Wednesday, November 16, 2016

Kidlington Calling: Bizarre Waves of Mystery Tourists Upset Quiet English Town

Via mysteriousuniverse.org by Micah Hanks

For months now, locals in one Oxfordshire village have been puzzled as to why so many tourists keep flooding into their town, and the situation only continues to grow stranger by the day.

Kidlington is otherwise only remarkable for being, if anything, so ordinary. A quiet suburb, with little more in the way of a colorful atmosphere than the flowers growing in people’s gardens.

But lately, flowers aren’t all that have been turning up in Kidlington’s parks and gardens. Many locals have been perplexed to look our their windows and find tourists, mostly from China or Japan, bringing bagged lunches into their yards, and even knocking on doors asking to use their restrooms.

It all has many Kidlington residents asking, just what is it that they find so fancy about our town?


The strange Kidlington affair first came to our attention when clippings were emailed to us, citing a Fortean Times article from earlier in 2016. Odd, and even quaint, there was little one might construe as ominous about the strange surge in tourists to the town, who generally appear to arrive in buses or rental vehicles, plodding about aimlessly and taking photos of houses, gardens, and streets, with no particular focus of any kind.

The ongoing strangeness of the affair was more recently discussed by the BBC, in an article that featured the speculation of a number of Kidlington residents about what, precisely, might account for the strange fascination.

Among the more colorful theories, albeit one very tongue in cheek, had been that of Andrew MacLachlan, who told the BBC that, “They are time travellers, something terrible must happen to your village when we finally exit the EU, they just want to see Kidlington before the event.”

Other theories suggest that Kidlington is merely among the best representations of a stereotypical, quaint English community, and that the travelers are stopping in to scope things out in a rural area very different from the lifestyles they know in another part of the world.

There is another theory worthy of discussion here, which involves the notion that certain residences in the neighborhood might be recognized from a brochure, or even some kind of film or documentary, which has attracted them to the location.

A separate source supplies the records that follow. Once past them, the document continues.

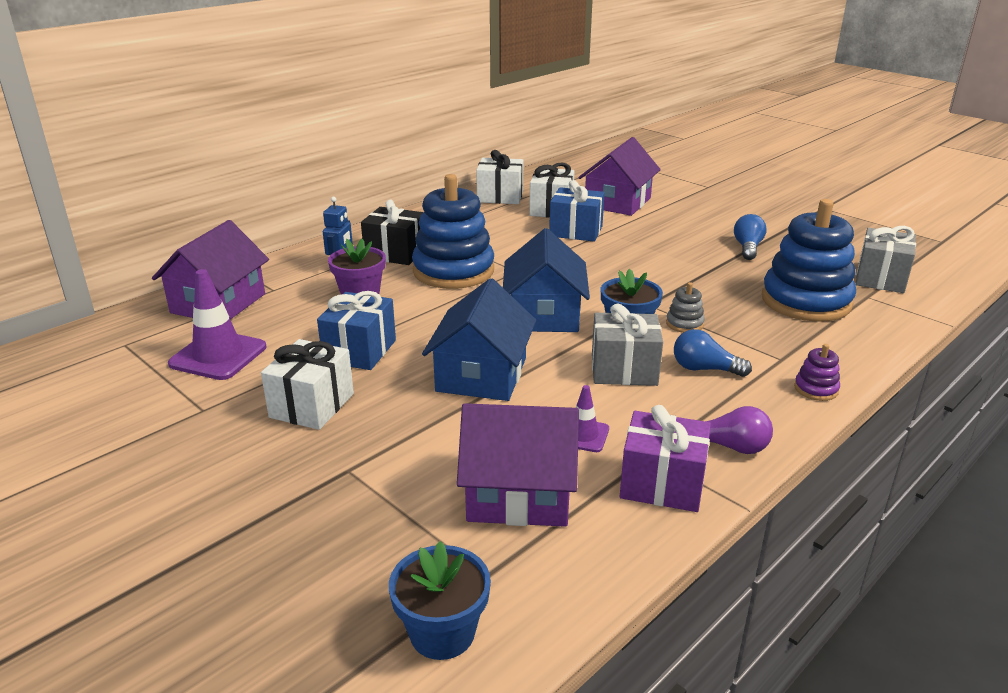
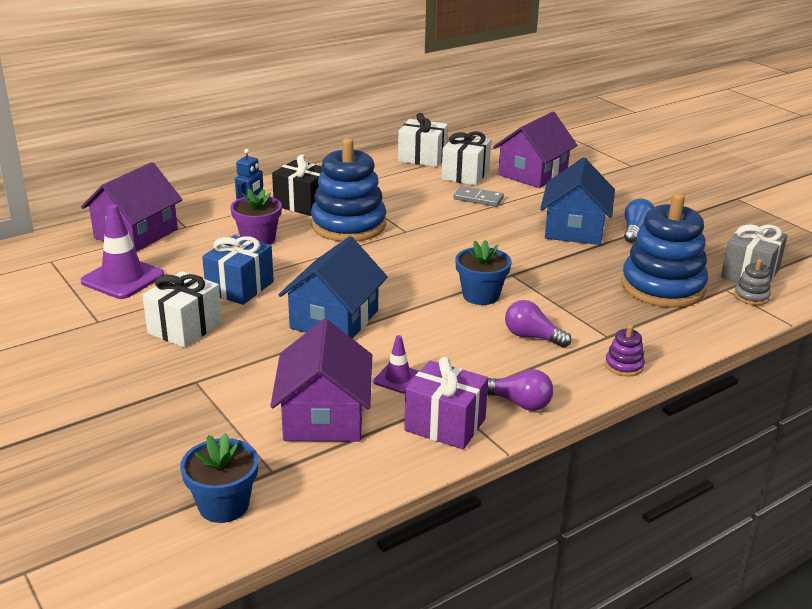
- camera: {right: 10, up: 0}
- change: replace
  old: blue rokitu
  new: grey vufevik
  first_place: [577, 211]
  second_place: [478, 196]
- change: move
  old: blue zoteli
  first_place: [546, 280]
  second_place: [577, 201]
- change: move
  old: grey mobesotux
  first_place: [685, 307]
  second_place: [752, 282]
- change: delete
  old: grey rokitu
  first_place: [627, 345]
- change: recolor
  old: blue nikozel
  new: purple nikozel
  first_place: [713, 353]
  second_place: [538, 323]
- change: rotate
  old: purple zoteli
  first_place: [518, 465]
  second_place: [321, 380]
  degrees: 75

Similar things have occurred as a result of rabid-fandom in the United States as well, which is nearly comparable to Kidlington’s bizarre situation. Following the popularity of the television show Breaking Bad, starring Bryan Cranston as Walter White, a high school chemistry teacher-turned obdurate methamphetamine dealer, fans were known to have made pilgrimages to the house featured as White’s home on the program.

In addition to having to ward off unwanted visitors, the home’s real-life owners further complained that a popular scene from the show, depicting an enraged Walter White throwing a pizza onto the roof, was being reenacted by some of the visitors. The vandalism incidents prompted series creator Vince Gilligan to issue a statement, asking fans to refrain from tossing pizzas onto the roof of the home.

Whatever circumstances may contribute to the ongoing floods of visitors to Kidlington, it remains a mystery to locals. In at least one instance, it was reported that upon attempting to ask them why they chose the location as a destination, the visitors appeared to have difficulty understanding English.

The recent of visitations, rather interestingly, contrast with 2015 statistics reported by CityMetric, which suggested that Moscow, Paris, Rome and New York all recorded greater visitation by Chinese tourists than England’s major population centers, with more than six times as many Chinese visitors heading to the Big Apple rather than London.

Perhaps the ultimate cause for Kidlington’s strange surge in traffic will have to go unexplained for the time being… or maybe we’ll stick with the “time travel” theory for now, if only for laughs.